Validate Addresses Before They Enter Your System

The cheapest time to catch a bad address is before you print the shipping label. Address validation at the point of order catches typos, incomplete addresses, and outright fabrications.

What address validation actually looks like:

  • Pincode-city matching. If the customer types "Mumbai" but enters a Delhi pincode, flag the order. This is a basic check that catches lazy fraud and genuine mistakes alike.
  • Required address fields. Make apartment/flat number, landmark, and full street address mandatory for areas where courier partners report frequent "address not found" issues.
  • Map-based address confirmation. Showing customers a map pin of their delivery location and asking them to confirm it eliminates nearly all mis-routed orders. One implementation cut failed deliveries by roughly 20%.

These checks don't slow down legitimate buyers — typing a complete address takes seconds. But they make life significantly harder for fraudsters filling in forms with made-up data.

Build a Fraud Scoring System From Your Own Data

Generic fraud rules are a starting point. Your own order history is the real weapon.

Every failed delivery teaches you something. Track these data points for every RTO:

  • Pincode
  • Time of order placement
  • Whether the customer was a first-time buyer
  • Phone number (for repeat offenders)
  • Address completeness (how many fields were filled in vs. left blank)

After 60–90 days, you'll have enough data to build a simple scoring system.

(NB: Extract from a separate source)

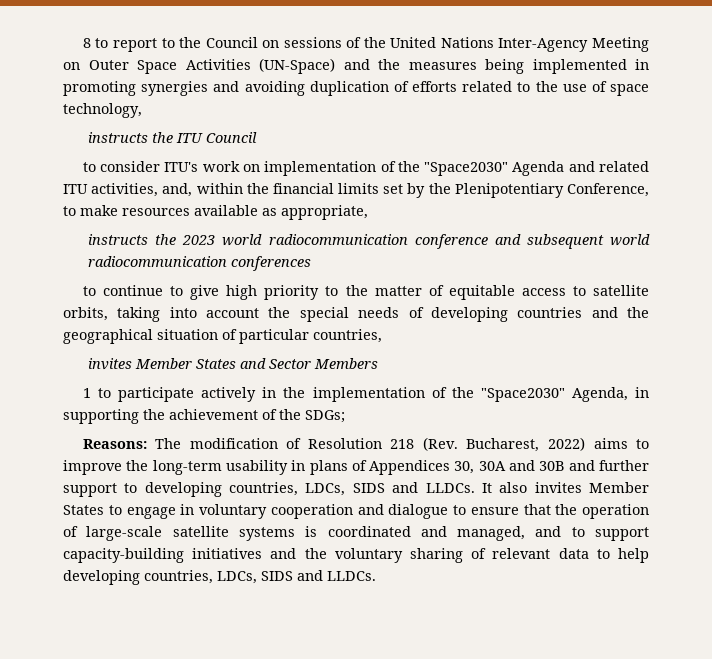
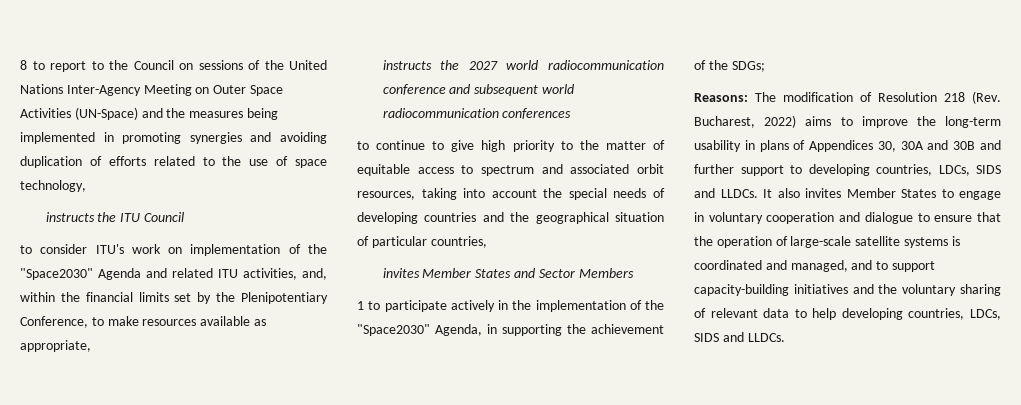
[182,235,216,245] 2023 -> [468,61,498,70] 2027
[592,285,649,296] [63,307,108,321] satellite orbits, -> [481,164,664,176] [357,191,415,200] spectrum and associated orbit resources,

Orders from high-RTO pincodes + first-time buyer + incomplete address + placed between midnight and 5 AM = high risk. Orders from proven pincodes + returning customer + full address = low risk.

You don't need machine learning for this. A spreadsheet analysis of your RTO data, turned into 3–4 Shopify Flow rules, will catch the majority of address-based fraud. The merchants who actually do this analysis consistently outperform the ones buying expensive fraud tools and hoping for the best.

How Should You Handle Flagged Orders Without Losing Real Sales?

Catching suspicious orders is only half the problem. You also need a process that doesn't turn legitimate buyers into collateral damage.

A three-tier approach works well:

  1. Auto-approve orders from returning customers with clean delivery history, regardless of location.
  2. Quick verify orders that hit one red flag — send an automated WhatsApp message asking the customer to confirm their address. Most real buyers respond within minutes. Fraudsters don't.
  3. Manual review orders that hit two or more red flags. Call the customer directly. If they don't answer or the address details don't add up, cancel before shipping.

This tiered system keeps your fulfillment speed high for trusted customers while adding friction only where it's needed. The goal isn't to block more orders — it's to stop shipping products to addresses where nobody's home.

Start with your RTO data. Export it today, sort by pincode, and look for the clusters. That 30 minutes of analysis will tell you exactly where your address fraud problem lives — and the velocity rules and validation checks you set up this week will start saving you money on your next batch of shipments.